Downing Street a reconnu avoir pris connaissance des informations selon lesquelles X, anciennement Twitter, prend des mesures pour lutter contre le problème des deepfakes générés à l'aide de Grok, son modèle d'intelligence artificielle. Cette initiative intervient dans un contexte d'inquiétudes croissantes quant au potentiel d'utilisation abusive des contenus générés par l'IA pour diffuser de la désinformation et influencer l'opinion publique.
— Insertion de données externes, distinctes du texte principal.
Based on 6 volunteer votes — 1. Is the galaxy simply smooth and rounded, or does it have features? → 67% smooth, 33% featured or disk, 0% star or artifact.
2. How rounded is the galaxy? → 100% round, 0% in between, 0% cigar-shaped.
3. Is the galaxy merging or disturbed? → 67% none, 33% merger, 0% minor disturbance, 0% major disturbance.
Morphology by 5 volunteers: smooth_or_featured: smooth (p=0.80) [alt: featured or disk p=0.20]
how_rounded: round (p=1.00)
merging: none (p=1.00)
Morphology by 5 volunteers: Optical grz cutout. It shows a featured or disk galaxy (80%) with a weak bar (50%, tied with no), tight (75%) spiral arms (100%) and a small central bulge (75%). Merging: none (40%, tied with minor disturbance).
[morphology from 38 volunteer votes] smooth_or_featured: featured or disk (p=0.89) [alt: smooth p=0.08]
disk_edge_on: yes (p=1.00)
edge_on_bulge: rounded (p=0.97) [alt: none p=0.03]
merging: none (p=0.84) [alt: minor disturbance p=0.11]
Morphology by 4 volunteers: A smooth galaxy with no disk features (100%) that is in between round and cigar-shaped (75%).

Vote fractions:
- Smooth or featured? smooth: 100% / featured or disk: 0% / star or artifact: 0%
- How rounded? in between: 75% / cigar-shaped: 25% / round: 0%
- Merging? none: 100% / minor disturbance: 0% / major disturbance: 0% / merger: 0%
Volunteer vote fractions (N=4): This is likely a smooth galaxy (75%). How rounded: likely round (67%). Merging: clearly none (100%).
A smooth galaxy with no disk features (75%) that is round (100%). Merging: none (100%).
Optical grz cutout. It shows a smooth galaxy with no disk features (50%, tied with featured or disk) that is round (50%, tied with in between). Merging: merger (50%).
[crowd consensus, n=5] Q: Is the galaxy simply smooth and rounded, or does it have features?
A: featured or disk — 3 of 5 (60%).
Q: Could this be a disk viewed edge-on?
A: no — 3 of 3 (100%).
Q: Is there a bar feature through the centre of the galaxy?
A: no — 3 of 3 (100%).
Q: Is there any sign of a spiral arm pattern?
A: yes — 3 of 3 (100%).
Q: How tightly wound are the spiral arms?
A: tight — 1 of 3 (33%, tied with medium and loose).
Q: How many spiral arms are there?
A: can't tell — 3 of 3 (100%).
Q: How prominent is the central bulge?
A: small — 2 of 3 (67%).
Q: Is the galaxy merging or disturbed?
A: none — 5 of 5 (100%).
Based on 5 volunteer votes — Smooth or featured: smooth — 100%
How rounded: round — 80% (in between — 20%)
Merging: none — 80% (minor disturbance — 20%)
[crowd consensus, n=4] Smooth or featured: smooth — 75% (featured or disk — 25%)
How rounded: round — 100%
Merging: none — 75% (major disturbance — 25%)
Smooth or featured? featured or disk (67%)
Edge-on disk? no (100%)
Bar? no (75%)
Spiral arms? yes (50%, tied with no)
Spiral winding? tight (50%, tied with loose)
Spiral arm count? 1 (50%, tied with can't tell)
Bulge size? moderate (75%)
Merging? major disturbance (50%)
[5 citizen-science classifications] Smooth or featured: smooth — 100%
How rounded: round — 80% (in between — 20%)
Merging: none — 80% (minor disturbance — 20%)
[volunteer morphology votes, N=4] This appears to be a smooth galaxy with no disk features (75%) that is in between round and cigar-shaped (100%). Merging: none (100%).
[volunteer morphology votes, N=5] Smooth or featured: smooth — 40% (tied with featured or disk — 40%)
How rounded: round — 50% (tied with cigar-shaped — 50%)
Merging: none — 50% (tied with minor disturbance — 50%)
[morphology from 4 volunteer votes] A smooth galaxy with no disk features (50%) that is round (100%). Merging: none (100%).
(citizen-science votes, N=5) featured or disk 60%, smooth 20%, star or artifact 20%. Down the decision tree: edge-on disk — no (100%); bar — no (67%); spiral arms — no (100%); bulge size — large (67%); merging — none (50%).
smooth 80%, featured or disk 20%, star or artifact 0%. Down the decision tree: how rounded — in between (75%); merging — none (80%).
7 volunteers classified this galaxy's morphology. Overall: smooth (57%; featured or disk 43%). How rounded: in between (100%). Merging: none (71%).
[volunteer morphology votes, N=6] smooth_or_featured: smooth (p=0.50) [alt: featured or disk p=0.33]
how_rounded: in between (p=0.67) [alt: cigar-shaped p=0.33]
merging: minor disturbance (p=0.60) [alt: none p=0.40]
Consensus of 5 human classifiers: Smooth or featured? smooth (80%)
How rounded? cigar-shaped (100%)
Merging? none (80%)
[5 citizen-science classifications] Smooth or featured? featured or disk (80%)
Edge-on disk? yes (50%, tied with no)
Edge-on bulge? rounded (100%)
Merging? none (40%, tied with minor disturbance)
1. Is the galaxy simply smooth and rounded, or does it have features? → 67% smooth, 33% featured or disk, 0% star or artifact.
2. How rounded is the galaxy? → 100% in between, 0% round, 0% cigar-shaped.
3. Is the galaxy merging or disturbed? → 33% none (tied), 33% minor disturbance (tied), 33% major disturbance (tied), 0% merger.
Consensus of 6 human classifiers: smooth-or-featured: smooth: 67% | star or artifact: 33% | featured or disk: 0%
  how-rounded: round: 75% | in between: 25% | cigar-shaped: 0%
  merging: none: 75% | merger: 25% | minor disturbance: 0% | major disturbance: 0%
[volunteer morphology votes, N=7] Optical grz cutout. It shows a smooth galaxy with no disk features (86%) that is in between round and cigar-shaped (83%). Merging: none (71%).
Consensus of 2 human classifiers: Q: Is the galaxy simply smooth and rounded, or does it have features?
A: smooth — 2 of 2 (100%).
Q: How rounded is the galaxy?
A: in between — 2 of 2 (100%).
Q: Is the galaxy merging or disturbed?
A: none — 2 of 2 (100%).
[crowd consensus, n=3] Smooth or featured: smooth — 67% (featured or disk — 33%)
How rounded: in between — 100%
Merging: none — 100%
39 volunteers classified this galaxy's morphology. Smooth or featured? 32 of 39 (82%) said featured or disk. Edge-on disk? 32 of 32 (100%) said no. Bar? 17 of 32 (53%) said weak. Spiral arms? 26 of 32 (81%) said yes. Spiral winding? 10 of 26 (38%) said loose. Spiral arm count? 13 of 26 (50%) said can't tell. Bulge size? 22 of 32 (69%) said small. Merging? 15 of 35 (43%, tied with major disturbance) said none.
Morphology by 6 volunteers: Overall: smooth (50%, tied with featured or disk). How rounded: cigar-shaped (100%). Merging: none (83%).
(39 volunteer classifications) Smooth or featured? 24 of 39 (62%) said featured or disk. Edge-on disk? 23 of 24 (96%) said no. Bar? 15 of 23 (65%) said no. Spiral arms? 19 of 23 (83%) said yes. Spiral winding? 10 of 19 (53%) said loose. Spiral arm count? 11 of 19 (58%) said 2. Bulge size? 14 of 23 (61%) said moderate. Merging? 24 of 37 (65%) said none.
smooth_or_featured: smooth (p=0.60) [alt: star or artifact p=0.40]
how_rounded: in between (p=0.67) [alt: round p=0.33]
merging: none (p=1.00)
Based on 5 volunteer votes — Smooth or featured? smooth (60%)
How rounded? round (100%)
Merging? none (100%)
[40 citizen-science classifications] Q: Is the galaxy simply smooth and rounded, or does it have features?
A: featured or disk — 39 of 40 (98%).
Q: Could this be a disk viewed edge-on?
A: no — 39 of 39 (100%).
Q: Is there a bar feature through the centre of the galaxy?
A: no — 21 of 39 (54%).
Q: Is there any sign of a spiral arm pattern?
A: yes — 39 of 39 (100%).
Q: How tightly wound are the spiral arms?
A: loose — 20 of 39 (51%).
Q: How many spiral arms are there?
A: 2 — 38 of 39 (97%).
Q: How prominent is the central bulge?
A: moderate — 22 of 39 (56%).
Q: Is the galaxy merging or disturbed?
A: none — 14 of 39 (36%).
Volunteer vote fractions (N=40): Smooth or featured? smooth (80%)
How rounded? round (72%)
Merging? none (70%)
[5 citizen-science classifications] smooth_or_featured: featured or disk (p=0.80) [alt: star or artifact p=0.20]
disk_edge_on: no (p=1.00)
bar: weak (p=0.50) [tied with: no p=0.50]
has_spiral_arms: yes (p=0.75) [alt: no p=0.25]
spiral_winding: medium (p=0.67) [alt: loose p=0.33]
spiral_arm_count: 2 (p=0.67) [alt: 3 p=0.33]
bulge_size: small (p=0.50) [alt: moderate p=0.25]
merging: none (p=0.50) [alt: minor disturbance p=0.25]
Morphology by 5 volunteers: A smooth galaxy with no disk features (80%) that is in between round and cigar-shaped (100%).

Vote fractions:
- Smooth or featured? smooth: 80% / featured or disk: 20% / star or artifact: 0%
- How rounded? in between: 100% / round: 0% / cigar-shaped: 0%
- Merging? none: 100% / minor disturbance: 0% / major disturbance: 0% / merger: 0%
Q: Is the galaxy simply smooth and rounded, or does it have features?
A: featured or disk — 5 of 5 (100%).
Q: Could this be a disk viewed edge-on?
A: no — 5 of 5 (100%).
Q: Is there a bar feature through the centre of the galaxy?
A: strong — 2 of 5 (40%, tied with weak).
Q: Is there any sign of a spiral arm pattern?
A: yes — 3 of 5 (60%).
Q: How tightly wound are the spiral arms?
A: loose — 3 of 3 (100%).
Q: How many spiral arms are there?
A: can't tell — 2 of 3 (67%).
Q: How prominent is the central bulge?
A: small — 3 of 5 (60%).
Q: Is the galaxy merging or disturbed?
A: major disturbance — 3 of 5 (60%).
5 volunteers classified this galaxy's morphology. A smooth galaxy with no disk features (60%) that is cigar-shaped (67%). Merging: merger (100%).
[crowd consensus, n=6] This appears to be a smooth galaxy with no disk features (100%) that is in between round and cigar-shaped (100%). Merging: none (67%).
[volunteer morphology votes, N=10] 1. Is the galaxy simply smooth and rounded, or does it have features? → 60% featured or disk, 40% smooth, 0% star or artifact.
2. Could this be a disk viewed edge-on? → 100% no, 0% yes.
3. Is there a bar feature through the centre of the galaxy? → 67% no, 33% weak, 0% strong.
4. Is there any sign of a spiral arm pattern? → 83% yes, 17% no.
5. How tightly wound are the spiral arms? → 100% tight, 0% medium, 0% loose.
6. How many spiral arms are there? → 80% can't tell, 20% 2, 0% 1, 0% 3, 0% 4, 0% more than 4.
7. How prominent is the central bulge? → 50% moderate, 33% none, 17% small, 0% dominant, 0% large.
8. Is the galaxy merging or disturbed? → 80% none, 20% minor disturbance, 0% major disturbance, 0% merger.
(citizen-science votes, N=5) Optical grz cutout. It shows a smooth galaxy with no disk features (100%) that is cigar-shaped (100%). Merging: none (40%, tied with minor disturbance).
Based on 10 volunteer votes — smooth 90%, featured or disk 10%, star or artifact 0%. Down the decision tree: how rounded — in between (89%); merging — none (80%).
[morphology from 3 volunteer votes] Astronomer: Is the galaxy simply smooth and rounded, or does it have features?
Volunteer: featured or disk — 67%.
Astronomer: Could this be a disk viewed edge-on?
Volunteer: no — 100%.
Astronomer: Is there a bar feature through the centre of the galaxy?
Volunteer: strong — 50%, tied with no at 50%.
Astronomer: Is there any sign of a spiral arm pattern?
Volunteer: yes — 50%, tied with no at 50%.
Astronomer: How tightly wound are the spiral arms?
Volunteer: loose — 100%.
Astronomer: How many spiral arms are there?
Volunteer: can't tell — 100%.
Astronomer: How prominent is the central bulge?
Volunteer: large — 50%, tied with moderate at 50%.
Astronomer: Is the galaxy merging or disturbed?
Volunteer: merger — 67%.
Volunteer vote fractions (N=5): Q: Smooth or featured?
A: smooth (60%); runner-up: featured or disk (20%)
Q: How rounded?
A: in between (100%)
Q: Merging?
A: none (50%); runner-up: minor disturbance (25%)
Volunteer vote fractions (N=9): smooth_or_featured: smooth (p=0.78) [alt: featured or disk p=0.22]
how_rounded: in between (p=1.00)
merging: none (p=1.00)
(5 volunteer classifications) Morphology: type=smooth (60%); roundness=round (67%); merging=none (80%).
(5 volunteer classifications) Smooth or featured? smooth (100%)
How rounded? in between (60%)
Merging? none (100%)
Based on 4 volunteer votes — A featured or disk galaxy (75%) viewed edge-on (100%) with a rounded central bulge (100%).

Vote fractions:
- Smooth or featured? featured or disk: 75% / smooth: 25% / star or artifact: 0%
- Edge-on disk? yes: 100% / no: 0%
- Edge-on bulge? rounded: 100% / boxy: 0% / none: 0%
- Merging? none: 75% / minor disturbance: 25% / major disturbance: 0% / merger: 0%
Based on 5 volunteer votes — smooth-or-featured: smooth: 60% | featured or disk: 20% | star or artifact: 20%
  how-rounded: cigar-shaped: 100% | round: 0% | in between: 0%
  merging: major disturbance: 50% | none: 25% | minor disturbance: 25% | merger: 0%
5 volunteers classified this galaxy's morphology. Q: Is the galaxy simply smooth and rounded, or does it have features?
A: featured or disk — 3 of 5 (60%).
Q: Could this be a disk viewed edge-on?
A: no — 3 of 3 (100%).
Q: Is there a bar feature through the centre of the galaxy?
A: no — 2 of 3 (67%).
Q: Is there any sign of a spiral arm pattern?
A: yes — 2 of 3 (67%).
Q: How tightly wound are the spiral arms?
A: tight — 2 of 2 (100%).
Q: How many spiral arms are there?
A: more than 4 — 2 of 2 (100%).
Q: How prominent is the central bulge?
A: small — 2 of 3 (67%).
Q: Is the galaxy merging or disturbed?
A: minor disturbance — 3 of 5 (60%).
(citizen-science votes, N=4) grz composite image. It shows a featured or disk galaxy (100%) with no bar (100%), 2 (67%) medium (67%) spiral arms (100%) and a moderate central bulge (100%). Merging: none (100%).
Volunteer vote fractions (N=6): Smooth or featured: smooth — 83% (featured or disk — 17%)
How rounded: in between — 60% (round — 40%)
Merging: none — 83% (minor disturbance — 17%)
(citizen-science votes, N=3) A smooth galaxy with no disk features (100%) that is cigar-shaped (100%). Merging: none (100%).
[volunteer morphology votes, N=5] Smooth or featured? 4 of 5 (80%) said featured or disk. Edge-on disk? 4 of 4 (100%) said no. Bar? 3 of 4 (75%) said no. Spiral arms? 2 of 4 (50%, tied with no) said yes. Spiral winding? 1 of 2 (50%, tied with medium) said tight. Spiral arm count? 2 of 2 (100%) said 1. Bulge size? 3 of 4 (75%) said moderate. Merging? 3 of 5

Un porte-parole du cabinet du Premier ministre a déclaré que le gouvernement saluait tous les efforts déployés par les plateformes de médias sociaux pour atténuer les risques associés aux deepfakes. "Nous avons clairement indiqué que les entreprises technologiques doivent assumer la responsabilité du contenu hébergé sur leurs plateformes, en particulier lorsqu'il s'agit de matériel généré par l'IA qui pourrait être utilisé pour tromper ou induire en erreur", a déclaré le porte-parole.
Les deepfakes sont des médias synthétiques dans lesquels une personne figurant dans une image ou une vidéo existante est remplacée par l'apparence de quelqu'un d'autre. Ceci est généralement réalisé à l'aide de techniques sophistiquées d'apprentissage automatique, en particulier des algorithmes d'apprentissage profond, d'où leur nom. Grok, le modèle d'IA de X, est un grand modèle linguistique (LLM) similaire à la série GPT d'OpenAI ou à Gemini de Google. Les LLM sont entraînés sur de vastes quantités de données textuelles, ce qui leur permet de générer du texte de type humain, de traduire des langues et de créer divers types de contenu créatif, y compris le texte sous-jacent des applications de deepfake.
Les mesures spécifiques que X mettrait en œuvre pour lutter contre les deepfakes générés par Grok n'ont pas été entièrement divulguées. Cependant, les analystes du secteur estiment qu'elles pourraient inclure des algorithmes de détection de contenu améliorés, des processus de vérification des utilisateurs plus stricts et des politiques d'étiquetage plus claires pour le contenu généré par l'IA. Les algorithmes de détection de contenu analysent les médias à la recherche de signes révélateurs de manipulation, tels que des incohérences dans l'éclairage, des mouvements faciaux non naturels ou des artefacts introduits lors du processus de création du deepfake.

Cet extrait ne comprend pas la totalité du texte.